そこで、検討すると、甲第3号証には、半導体製造関連部品の材料用高純度アルミナ(99.99%)は記載されているが、該高純度アルミナが、マグネシア含有量が100ppm以下で、且つ、アルカリ金属酸化物含有量が50ppm以下であり、比重3.99、且つ、平均結晶粒径35μm以下であるという特定の化学組成、比重、平均結晶粒径をもつ高純度アルミナセラミックスであるということについては何も示唆もされていない。
次に甲第4号証には、高純度アルミナを半導体ウエハのプラズマエッチング装置の材料として使用することは記載されているが、該高純度アルミナの化学組成、比重、平均結晶粒径については何も示唆されていない。
次に甲第5号証には、ウエハがアルカリ金属によって損傷することは記載されているが、特定の高純度アルミナセラミックスを半導体製造装置に使用することは何も示唆されていない。

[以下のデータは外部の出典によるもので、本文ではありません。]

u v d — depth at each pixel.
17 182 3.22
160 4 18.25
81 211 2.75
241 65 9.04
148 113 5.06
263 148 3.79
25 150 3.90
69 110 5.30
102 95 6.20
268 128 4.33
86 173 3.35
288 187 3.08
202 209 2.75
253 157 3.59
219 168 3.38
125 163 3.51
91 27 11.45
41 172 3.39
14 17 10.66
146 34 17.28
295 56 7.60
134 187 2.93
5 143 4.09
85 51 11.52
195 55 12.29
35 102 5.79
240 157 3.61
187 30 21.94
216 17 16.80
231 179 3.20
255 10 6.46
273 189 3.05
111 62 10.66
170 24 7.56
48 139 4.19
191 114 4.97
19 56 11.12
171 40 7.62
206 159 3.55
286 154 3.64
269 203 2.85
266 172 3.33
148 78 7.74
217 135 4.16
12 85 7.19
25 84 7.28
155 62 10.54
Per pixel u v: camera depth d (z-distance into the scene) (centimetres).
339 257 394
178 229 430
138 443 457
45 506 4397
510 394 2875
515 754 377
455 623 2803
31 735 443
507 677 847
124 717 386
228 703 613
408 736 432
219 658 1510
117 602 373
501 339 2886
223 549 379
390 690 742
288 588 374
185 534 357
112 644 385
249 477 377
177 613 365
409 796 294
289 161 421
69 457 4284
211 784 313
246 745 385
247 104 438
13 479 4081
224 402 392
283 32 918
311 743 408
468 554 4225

次に甲第6号証は炭化珪素質材料について記載されているにすぎない。
次に甲第7号証については、上記4-7-2.(あ)で述べたとおりである。
次に甲第8号証はフルオロカーボン中でのAl2O3のエッチング特性について述べているにすぎない。
そして、本件訂正発明1は上記4-6-2.(1)で述べた効果を奏する。
したがって、本件訂正発明1は、甲第1、2号証に記載された発明であるとすることはできず、また甲第1〜8号証に記載された発明に基づいて当業者が容易に想到し得るものであるとすることはできない。
4-10-3.上記4-5.(ii)の主張について
本件訂正発明2は本件訂正発明1を引用した本件訂正発明1の半導体製造装置用高純度アルミナセラミックスの製造方法であるから、上記(1)と同じ理由で甲第1〜8号証に記載された発明に基づいて当業者が容易に想到し得るものであるとすることはできない。
5.むすび
以上のとおり、特許異議申立ての理由及び証拠方法によっては、訂正後の本件請求項1、2に係る発明の特許を取り消すことはできない。

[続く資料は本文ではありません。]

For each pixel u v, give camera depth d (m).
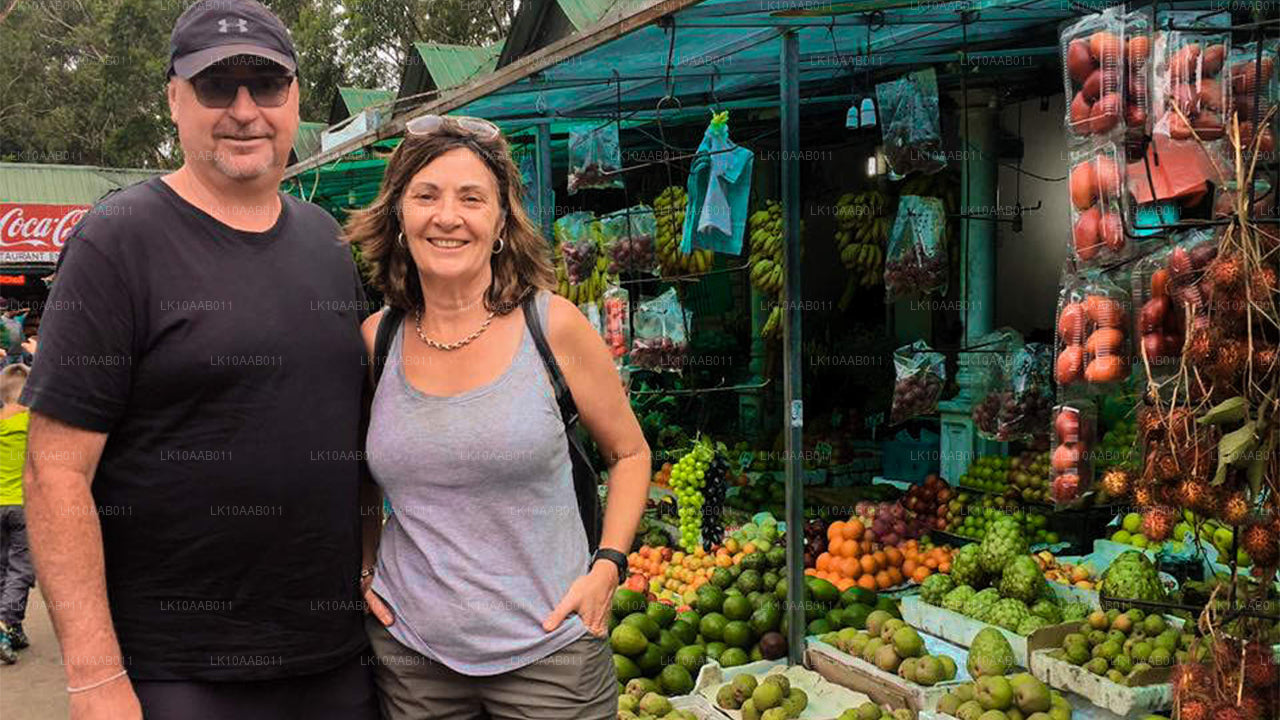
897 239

また、他に訂正後の本件請求項1、2に係る発明の特許を取り消すべき理由を発見しない。
したがって、訂正後の本件請求項1、2に係る発明の特許は拒絶の査定をしなければならない特許出願に対してされたものと認めない。
よって、特許法等の一部を改正する法律(平成6年法律第116号)附則第14条の規定に基づく、特許法等の一部を改正する法律の施行に伴う経過措置を定める政令(平成7年政令第205号)第4条第2項の規定により、結論のとおり決定する。
 
発明の名称 (54)【発明の名称】
半導体製造装置用高純度アルミナセラミックス及びその製造方法
(57)【特許請求の範囲】
【請求項1】 マグネシア含有量が100ppm以下で、且つ、アルカリ金属酸化物含有量が50ppm以下であり、比重3.99、且つ、平均結晶粒径35μm以下であることを特徴とする半導体製造装置用高純度アルミナセラミックス。

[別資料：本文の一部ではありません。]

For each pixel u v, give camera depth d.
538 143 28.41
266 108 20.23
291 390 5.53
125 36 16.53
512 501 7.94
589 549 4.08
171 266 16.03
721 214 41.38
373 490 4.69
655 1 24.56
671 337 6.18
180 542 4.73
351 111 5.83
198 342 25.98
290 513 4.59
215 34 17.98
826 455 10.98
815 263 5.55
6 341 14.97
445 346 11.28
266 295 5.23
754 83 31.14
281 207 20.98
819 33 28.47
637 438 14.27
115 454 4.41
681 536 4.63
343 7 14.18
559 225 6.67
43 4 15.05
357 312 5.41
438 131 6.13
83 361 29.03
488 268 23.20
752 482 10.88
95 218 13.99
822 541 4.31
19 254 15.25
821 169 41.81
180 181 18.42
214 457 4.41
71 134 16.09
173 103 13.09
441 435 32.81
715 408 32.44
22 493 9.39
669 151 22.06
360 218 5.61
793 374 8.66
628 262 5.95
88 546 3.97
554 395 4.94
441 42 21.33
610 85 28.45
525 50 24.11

【請求項2】 請求項1記載の半導体製造装置用高純度アルミナセラミックスの製造において、焼成体中のアルカリ金属酸化物含有量を50ppm以下、且つ、マグネシア含有量を100ppm以下となるように、原料粉末調整工程、成形工程、焼成工程及び加工工程の各工程でアルカリ金属の混入を抑制、制御することを特徴とする半導体製造装置用高純度アルミナセラミックスの製造方法。
【発明の詳細な説明】
【0001】
【産業上の利用分野】
本発明は半導体製造装置用高純度アルミナセラミックスとその製造方法に関し、更に詳しくは、半導体製造工程において汚染源となるアルカリ金属酸化物の含有量を抑制し、特に半導体製造装置の部材用に好適な高純度アルミナセラミックスとその製造方法に関する。
【0002】
【従来の技術】
各種セラミック部材において、アルミナセラミックスは最も多用されている材料であり、従来、その機械的高強度や、電気的絶縁性、耐熱性、耐薬品性等の特性を利用するものであるが、特に、その含有不純物を厳しく管理して使用している場合もある。
例えば、セラミックスのパッケージ用として用いられるアルミナセラミックスは、本来、主機能は電気絶縁性にあった。しかし、アルミナセラミックス中に僅かに含まれるトリウムやウラン等放射性元素から放射されるアルファ線が問題となり、放射性元素の含有量が厳しく管理されるようになった。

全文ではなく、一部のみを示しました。